In [7]:
import transformers
import torch
from datasets import load_dataset
from torch.utils.data import Dataset, DataLoader
from torch.optim import AdamW
from tqdm import tqdm
from torchmetrics import SpearmanCorrCoef, Accuracy, F1Score

In [8]:
# 有些中文的標點符號在tokenizer編碼以後會變成[UNK]，所以將其換成英文標點

token_replacement = [
    ["：" , ":"],
    ["，" , ","],
    ["“" , "\""],
    ["”" , "\""],
    ["？" , "?"],
    ["……" , "..."],
    ["！" , "!"]
]

In [9]:
class SemevalDataset(Dataset):
    def __init__(self, split="train") -> None:
        super().__init__()
        assert split in ["train", "validation", "test"]
        self.data = load_dataset(
            "sem_eval_2014_task_1", split=split, cache_dir="./cache/", trust_remote_code=True
        ).to_list()

    def __getitem__(self, index):
        d = self.data[index]
        for k in ["premise", "hypothesis"]:
            for tok in token_replacement:
                d[k] = d[k].replace(tok[0], tok[1])
        return d

    def __len__(self):
        return len(self.data)

data_sample = SemevalDataset(split="train").data[:3]
print(f"Dataset example: \n{data_sample[0]} \n{data_sample[1]} \n{data_sample[2]}")

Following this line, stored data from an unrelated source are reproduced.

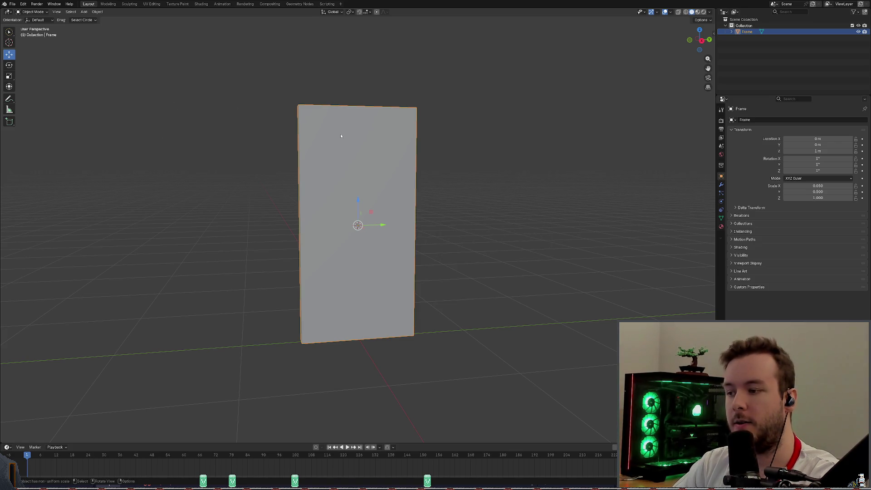
right_click(380, 183)
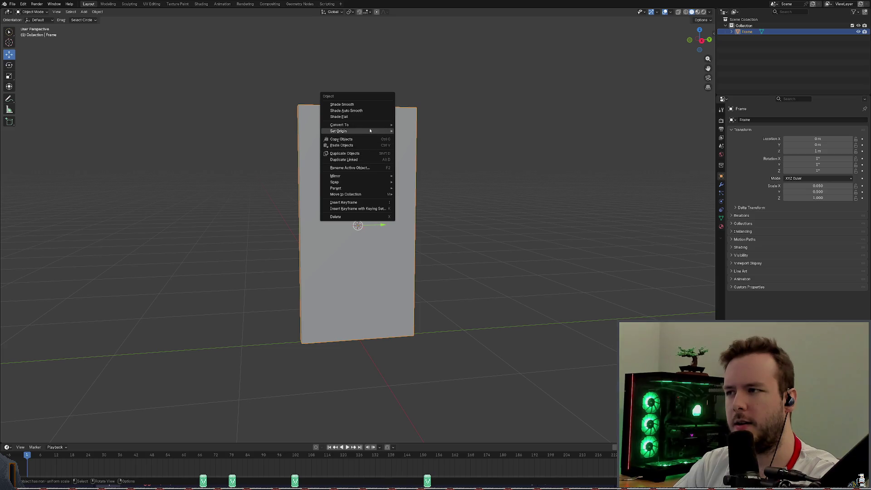
mouse_move(369, 130)
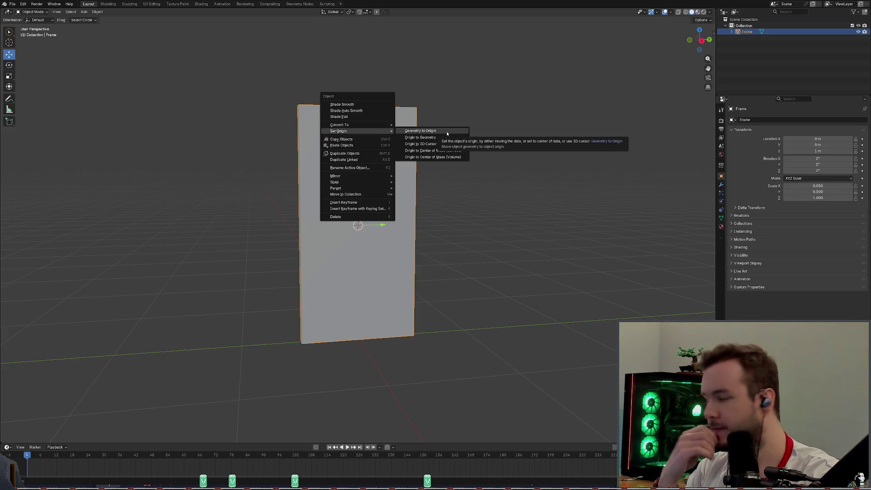
click(447, 132)
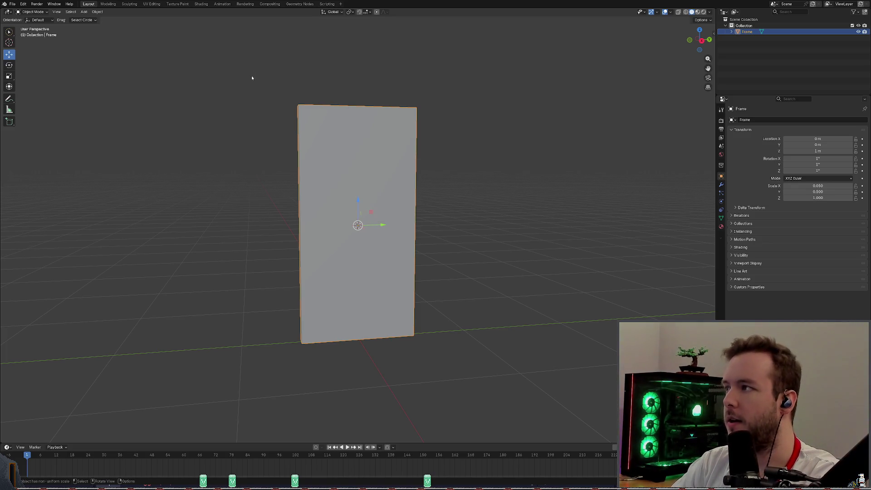
Step: Save the door file and orbit to show the slab's thickness
middle_drag(278, 91, 398, 97)
key(ctrl+s)
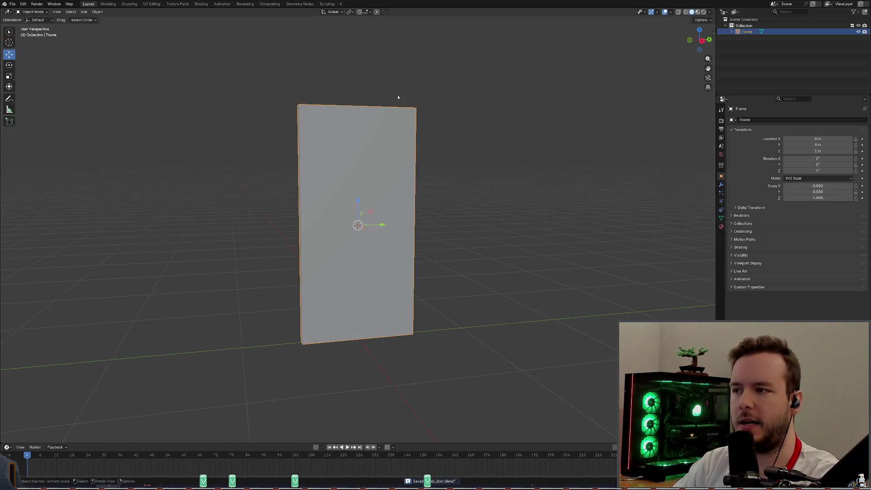
right_click(731, 40)
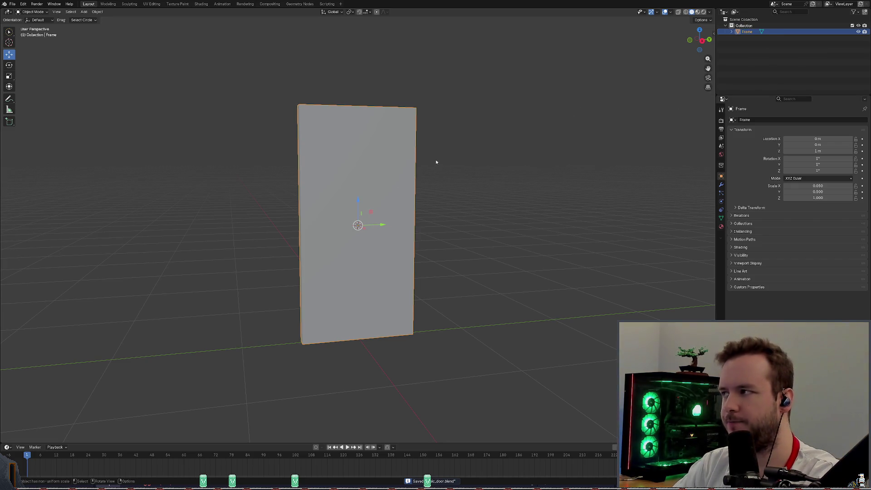
scroll(431, 168, up, 3)
mouse_move(422, 179)
middle_down()
mouse_move(443, 162)
mouse_move(465, 184)
mouse_move(545, 154)
middle_up()
Step: Add a new collection in the Outliner, remove it again, and save the file
right_click(739, 45)
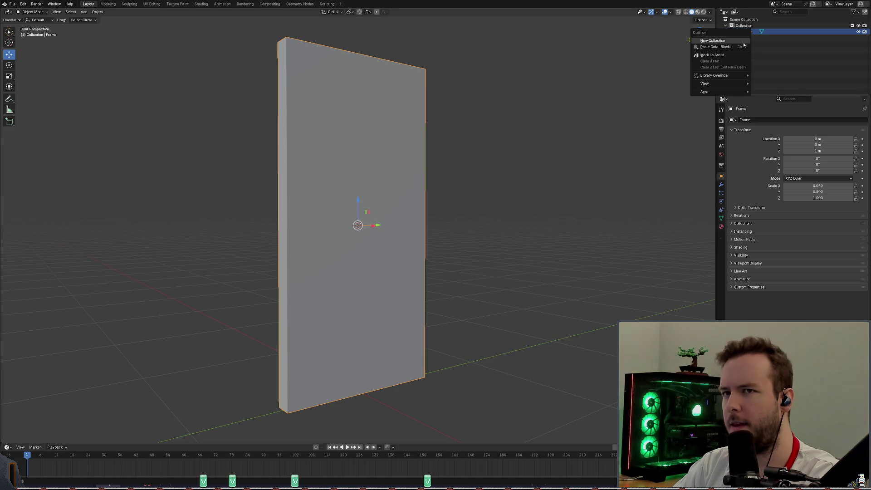
click(742, 42)
click(743, 38)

train_dataset = SemevalDataset(split="train").data
validation_dataset = SemevalDataset(split="validation").data
test_dataset = SemevalDataset(split="test").data

print(f"Train dataset size: {len(train_dataset)}")
print(f"Validation dataset size: {len(validation_dataset)}")
print(f"Test dataset size: {len(test_dataset)}")

Dataset example: 
{'sentence_pair_id': 1, 'premise': 'A group of kids is playing in a yard and an old man is standing in the background', 'hypothesis': 'A group of boys in a yard is playing and a man is standing in the background', 'relatedness_score': 4.5, 'entailment_judgment': 0} 
{'sentence_pair_id': 2, 'premise': 'A group of children is playing in the house and there is no man standing in the background', 'hypothesis': 'A group of kids is playing in a yard and an old man is standing in the background', 'relatedness_score': 3.200000047683716, 'entailment_judgment': 0} 
{'sentence_pair_id': 3, 'premise': 'The young boys are playing outdoors and the man is smiling nearby', 'hypothesis': 'The kids are playing outdoors near a man with a smile', 'relatedness_score': 4.699999809265137, 'entailment_judgment': 1}
Train dataset size: 4500
Validation dataset size: 500
Test dataset size: 4927


In [10]:
# Define the hyperparameters
lr = 3e-5
epochs = 4
train_batch_size = 16
validation_batch_size = 16
pretrain_model = 'google-bert/bert-base-uncased'
alpha = 0.7
beta = 0.3

device = torch.device("cuda" if torch.cuda.is_available() else "cpu")
print(f"Device: {device}")

Device: cuda


In [11]:
tokenizer = transformers.AutoTokenizer.from_pretrained(pretrain_model, cache_dir='./cache/')

In [12]:
# TODO1: Create batched data for DataLoader
# `collate_fn` is a function that defines how the data batch should be packed.
# This function will be called in the DataLoader to pack the data batch.

def collate_fn(batch):
    premises = [item['premise'] for item in batch]
    hypotheses = [item['hypothesis'] for item in batch]
    relatedness_scores = [item['relatedness_score'] for item in batch]
    entailment_judgments = [item['entailment_judgment'] for item in batch]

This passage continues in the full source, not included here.